Glaucoma is a disease that damages the eye’s optic nerve. The optic nerve is connected to the retina and is made up of many nerve fibers; the optic nerve is responsible for sending signals from your retina to your brain, where these signals are interpreted as the images you see.
In a healthy eye, a clear fluid called aqueous humor circulates the front portion of your eye. To maintain a constant healthy eye pressure, your eye continually produces a small amount of aqueous humor while an equal amount of this fluid flows out of your eye. If you have glaucoma, the aqueous humor does not flow out of the eye properly. Fluid pressure in the eye builds up and, over time, causes damage to the optic nerve fibers.
If left untreated, Glaucoma can lead to vision loss and eventually blindness.
Glaucoma Risk Factors:
People over 60 are at increased risk for the disease.
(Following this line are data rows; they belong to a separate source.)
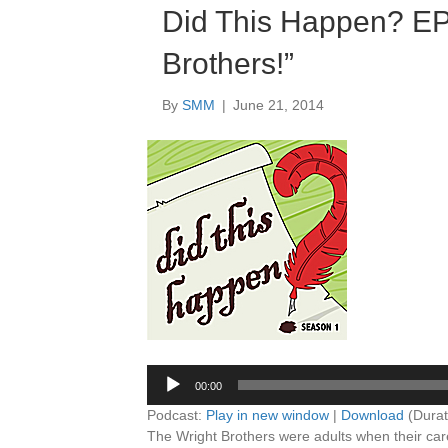
Did This Happen? E
Brothers!”
By
SMM
|
June 21, 2014
Audio
Player
00:00
Podcast:
Play in new window
|
Download
(Durat
The Wright Brothers were adults when their care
African Americans have an increase risk begin at the age of 40. The risk of developing glaucoma increases with every year of age.
African-Americans older than age 40 have much higher risk of developing glaucoma than do Caucasians. African-Americans also are more likely to experience permanent blindness as a result of glaucoma. People of Asian descent have an increased risk of developing acute angle-closure glaucoma. People of Japanese descent may be more likely to have normal-tension glaucoma.
Family history of glaucoma
If you have a family history of glaucoma, you have a greater risk of developing it. Glaucoma may have a genetic link, meaning there’s a defect in one or more genes that may cause certain individuals to be more susceptible to the disease. A form of juvenile open-angle glaucoma has been clearly linked to genetic abnormalities.
Several conditions may increase your risk of developing glaucoma, including diabetes, heart diseases, high blood pressure and hypothyroidism. Previous eye injuries can also cause glaucoma.